> **Work to be completed**
From the listing below, select every line where the word "down" appears.

> **Listed records**
· · ·

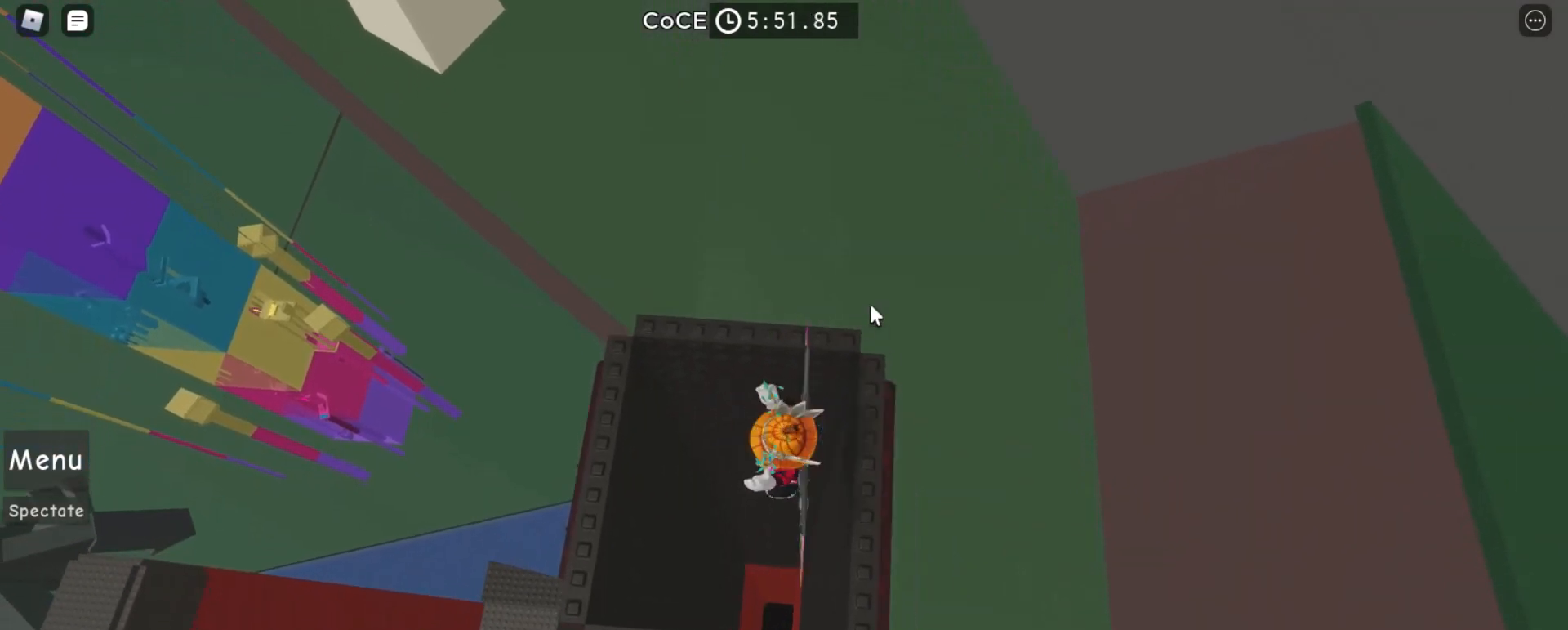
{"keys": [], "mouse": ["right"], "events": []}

· · ·

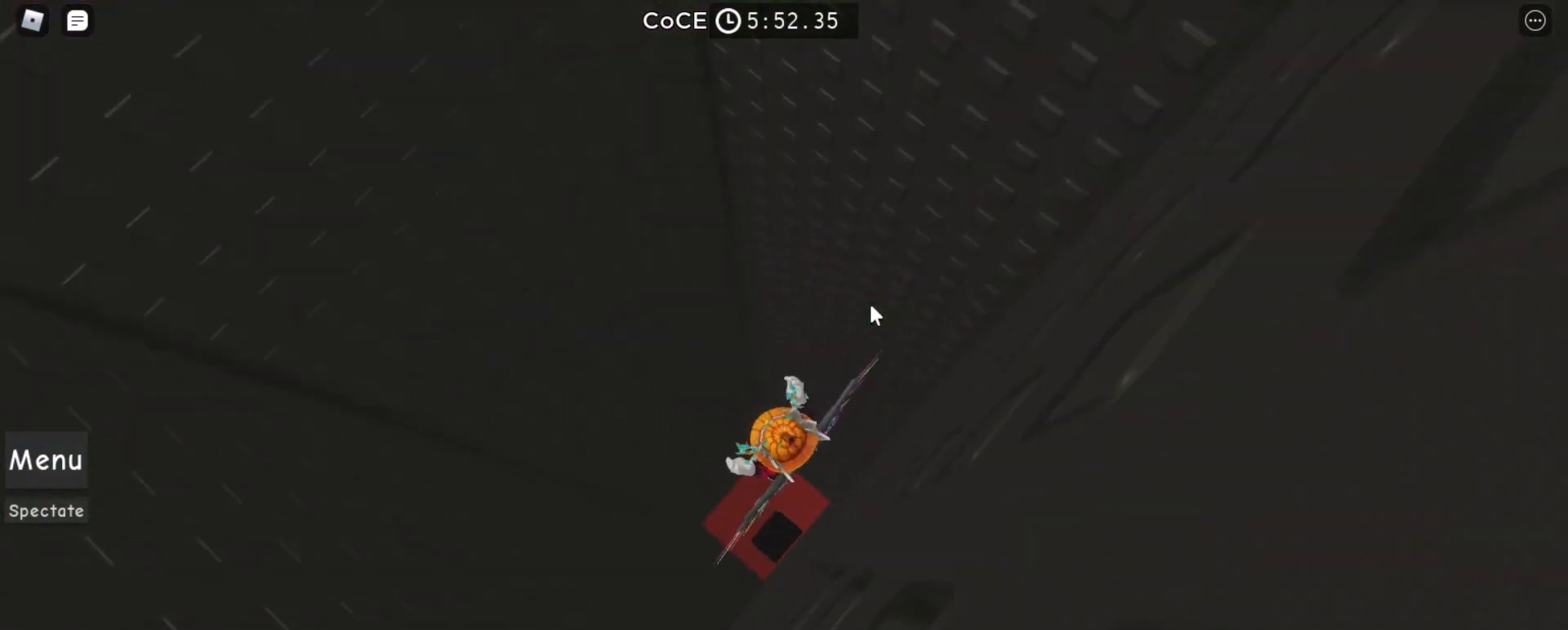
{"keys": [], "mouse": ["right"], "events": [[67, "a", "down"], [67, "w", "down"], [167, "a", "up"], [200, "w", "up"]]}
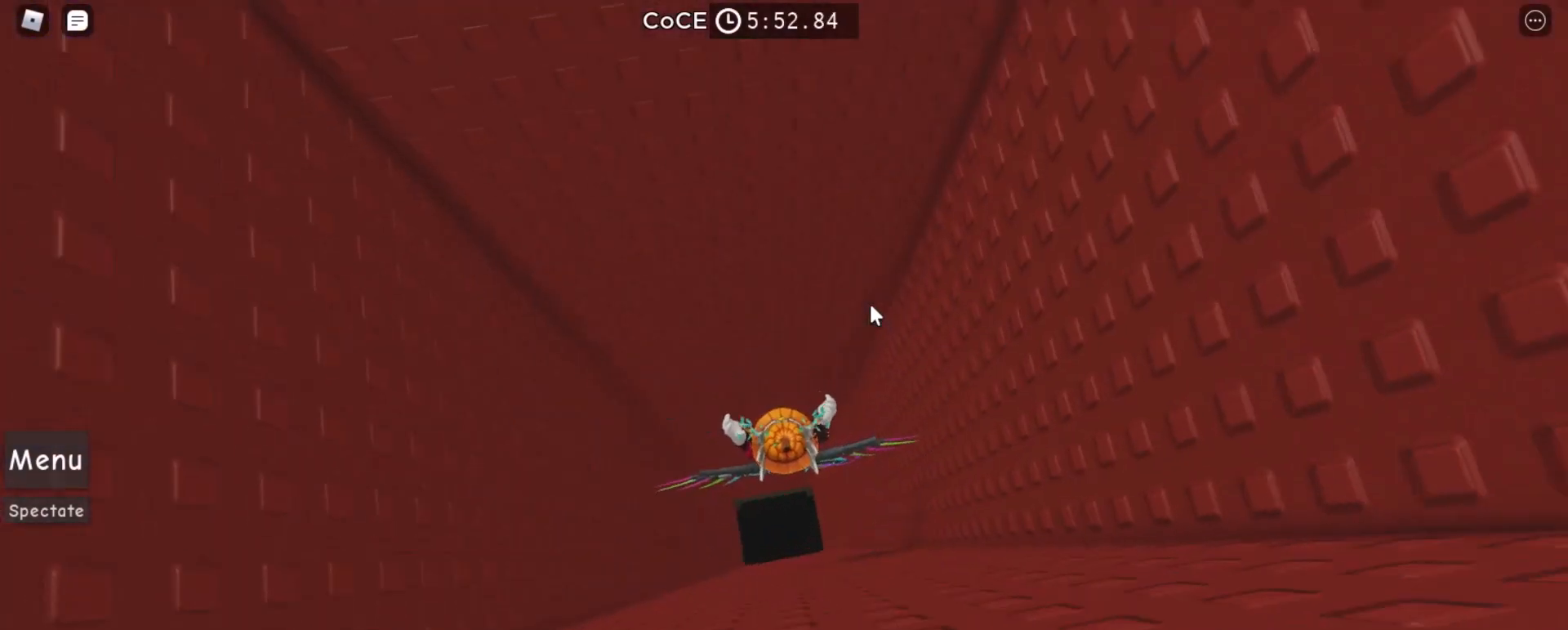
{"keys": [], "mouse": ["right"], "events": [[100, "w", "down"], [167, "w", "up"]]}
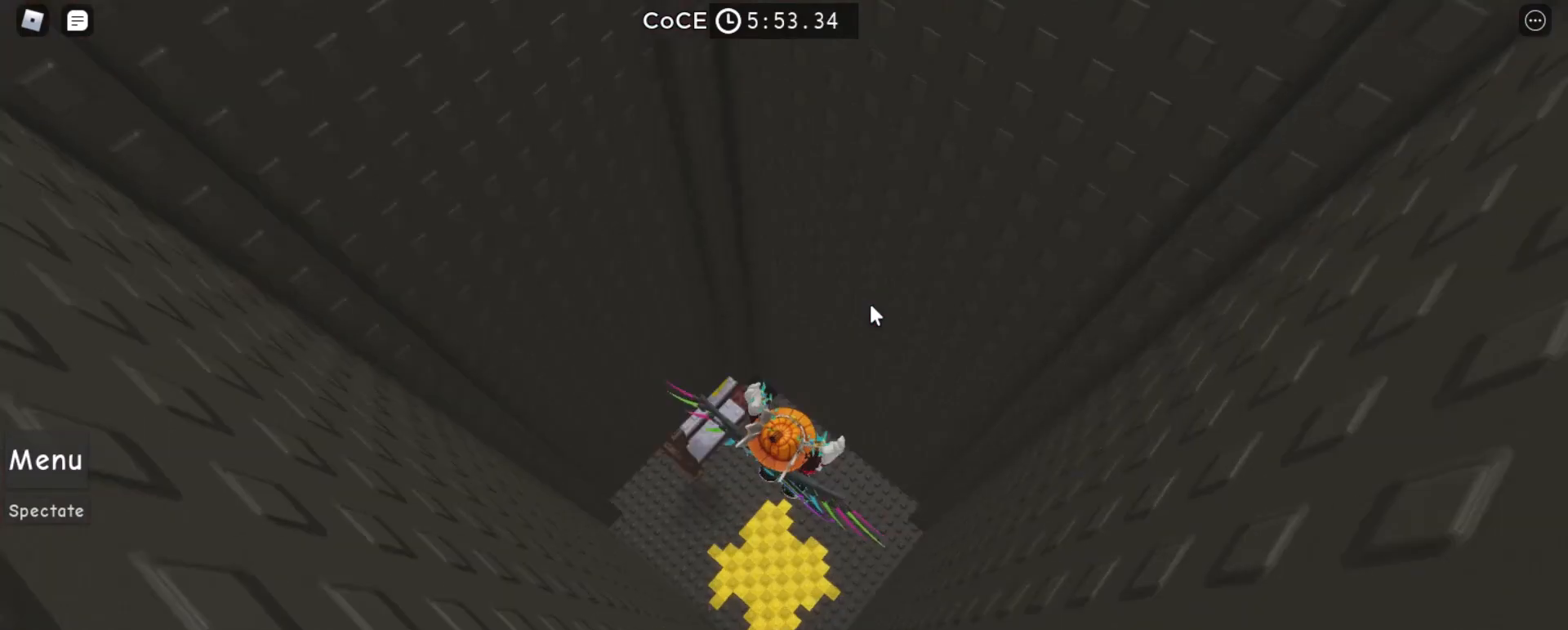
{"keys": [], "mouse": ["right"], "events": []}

· · ·

> **Completed exercise**
{"keys": [], "mouse": ["right"], "events": [[67, "a", "down"], [67, "w", "down"], [167, "a", "up"], [200, "w", "up"]]}
{"keys": [], "mouse": ["right"], "events": [[100, "w", "down"], [167, "w", "up"]]}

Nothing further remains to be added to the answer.